E qui naturalmente sono affiorate le polemiche. Come mai, si è domandato qualcuno, questo grande abbraccio a Errani quando invece il sindaco di Venezia, Orsoni, è stato abbandonato al suo destino appena poche settimane fa? Perché il “garantismo” a intermittenza? Ma la questione è mal posta e il parallelo non regge. Essere garantisti, soprattutto nel Pd, non significa essere ciechi o incapaci di distinguere le situazioni sul piano giudiziario e politico. Errani è un pezzo della storia vivente del Pd, così come ha preso forma in anni travagliati. Quale presidente dell’Emilia Romagna ha tutelato grandi e compositi interessi, ma sulla sua onestà personale in tanti sono disposti a giurare, amici e meno amici.
La vicenda di Orsoni è tutt’altra e rinvia alla storia oscura del Mose. Inoltre l’ex sindaco di Venezia tentò di restare in carica dopo il patteggiamento, lanciando obliqui segnali a chi era in grado di intenderli. Errani, viceversa, ha avuto l’intelligenza di lasciare la sua carica senza esitazioni, pur proclamando la propria innocenza. A Bologna, dopo tre lustri di governo, la sua parabola era comunque conclusa e ora il ricorso in Cassazione servirà a restituirgli l’onore (e con esso magari un nuovo incarico) oppure a consegnarlo all’oblìo politico.
In ogni caso fra Errani e Orsoni il paragone non è possibile e chi si sorprende per il diverso trattamento riservato dal Pd ai due amministratori dimostra di non avere il senso delle proporzioni. Piaccia o no, il garantismo è sempre legato alle circostanze, al peso dei personaggi in questione, alle loro storie politiche e umane.
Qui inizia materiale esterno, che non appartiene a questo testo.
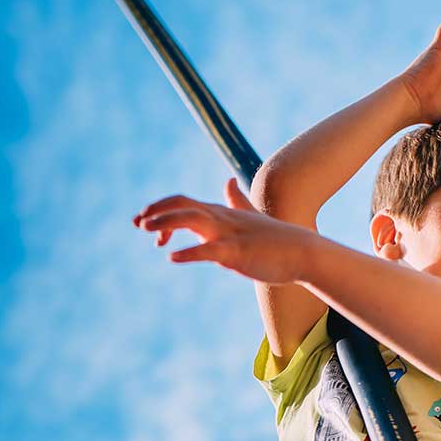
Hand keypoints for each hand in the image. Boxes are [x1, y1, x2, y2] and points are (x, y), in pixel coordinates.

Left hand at [132, 179, 316, 284]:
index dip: (159, 208)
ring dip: (167, 223)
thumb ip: (236, 200)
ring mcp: (229, 234)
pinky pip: (209, 250)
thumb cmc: (275, 240)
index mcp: (220, 213)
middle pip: (182, 204)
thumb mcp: (250, 217)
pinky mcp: (237, 253)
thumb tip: (228, 182)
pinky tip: (172, 258)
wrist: (302, 252)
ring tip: (149, 232)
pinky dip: (190, 252)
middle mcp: (221, 219)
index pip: (183, 202)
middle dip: (157, 211)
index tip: (142, 222)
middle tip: (137, 222)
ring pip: (192, 219)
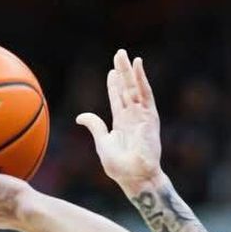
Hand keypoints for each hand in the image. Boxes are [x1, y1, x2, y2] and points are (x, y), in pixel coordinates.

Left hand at [77, 48, 162, 193]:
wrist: (136, 177)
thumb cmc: (120, 167)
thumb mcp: (102, 143)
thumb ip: (95, 126)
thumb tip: (80, 117)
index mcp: (121, 123)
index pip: (117, 99)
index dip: (114, 85)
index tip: (111, 71)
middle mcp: (133, 117)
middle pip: (126, 89)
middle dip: (122, 72)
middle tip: (119, 54)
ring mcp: (142, 116)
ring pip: (135, 87)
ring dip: (130, 71)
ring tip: (125, 55)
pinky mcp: (150, 116)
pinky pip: (146, 93)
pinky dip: (142, 78)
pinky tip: (138, 64)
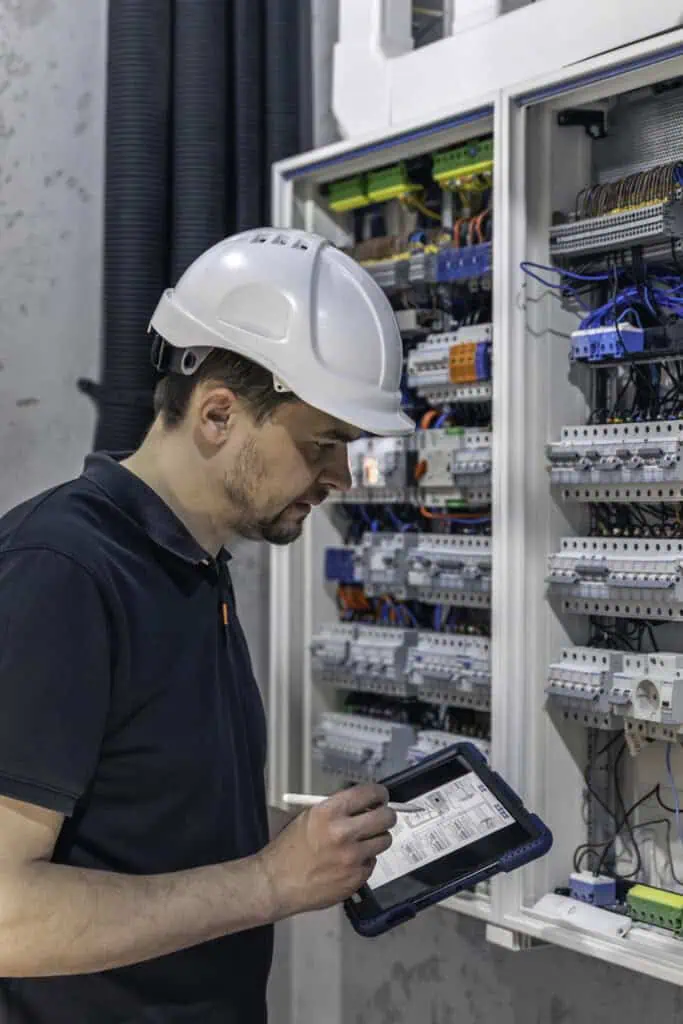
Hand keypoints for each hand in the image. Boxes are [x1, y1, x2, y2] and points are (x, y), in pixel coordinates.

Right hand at [257, 784, 395, 917]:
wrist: (277, 883)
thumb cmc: (289, 848)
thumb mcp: (308, 817)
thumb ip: (336, 810)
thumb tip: (362, 805)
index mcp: (329, 812)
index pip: (368, 793)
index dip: (379, 793)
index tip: (381, 796)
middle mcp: (344, 833)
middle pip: (385, 817)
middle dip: (387, 815)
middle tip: (382, 817)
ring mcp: (353, 857)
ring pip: (384, 840)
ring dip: (377, 838)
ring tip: (365, 841)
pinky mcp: (356, 878)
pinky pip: (372, 863)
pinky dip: (365, 861)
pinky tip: (350, 862)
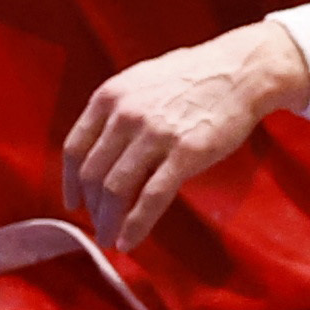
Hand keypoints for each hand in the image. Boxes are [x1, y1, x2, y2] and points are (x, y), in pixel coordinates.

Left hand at [61, 22, 309, 250]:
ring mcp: (154, 135)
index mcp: (109, 97)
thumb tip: (99, 149)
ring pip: (116, 190)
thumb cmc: (192, 76)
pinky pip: (151, 198)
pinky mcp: (185, 154)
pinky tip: (129, 241)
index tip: (73, 202)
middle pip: (92, 174)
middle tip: (98, 225)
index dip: (69, 182)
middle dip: (92, 208)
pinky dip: (135, 225)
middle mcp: (125, 115)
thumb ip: (116, 111)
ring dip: (108, 221)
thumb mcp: (140, 81)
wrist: (241, 69)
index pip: (74, 148)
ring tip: (109, 238)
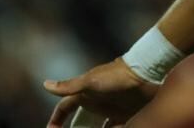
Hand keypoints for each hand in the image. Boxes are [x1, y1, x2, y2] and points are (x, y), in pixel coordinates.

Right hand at [43, 58, 159, 127]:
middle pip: (82, 122)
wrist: (148, 72)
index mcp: (86, 94)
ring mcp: (112, 109)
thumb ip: (70, 86)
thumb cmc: (117, 75)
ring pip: (99, 127)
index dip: (56, 119)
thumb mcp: (91, 81)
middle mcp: (98, 102)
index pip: (65, 107)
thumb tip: (44, 84)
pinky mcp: (126, 114)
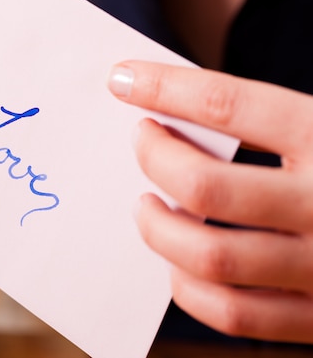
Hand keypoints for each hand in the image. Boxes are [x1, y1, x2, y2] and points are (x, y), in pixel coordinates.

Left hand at [108, 60, 312, 343]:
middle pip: (205, 186)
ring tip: (147, 206)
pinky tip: (178, 262)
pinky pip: (232, 312)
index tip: (123, 79)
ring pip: (208, 256)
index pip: (229, 105)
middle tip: (141, 142)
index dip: (164, 88)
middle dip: (153, 159)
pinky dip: (187, 286)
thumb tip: (170, 108)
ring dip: (158, 228)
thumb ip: (269, 121)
Di fatto però l’uscita di scena di Errani, pur con l’onore delle armi, segna una nuova svolta nel Pd. Il partito dei “quadri” e del potere locale, il partito che per decenni è stato la spina dorsale del Pci, poi Pds, Ds e ora Pd subisce un altro “shock”. Dopo la sconfitta elettorale a Livorno e in altre storiche località, la coperta tradizionale diventa sempre più corta. La condanna penale c’entra fino a un certo punto, benché in passato forse non ci sarebbe stata. Ma l’incidente giudiziario, in fondo minore, è sovrastato dal lento smottamento politico. Si capisce che il centrosinistra sta cambiando fisionomia e la nuova fase appartiene ad altri protagonisti. Il “renzismo” va di corsa e magari finirà per deragliare, ma lo farà con un diverso stile e soprattutto altri volti.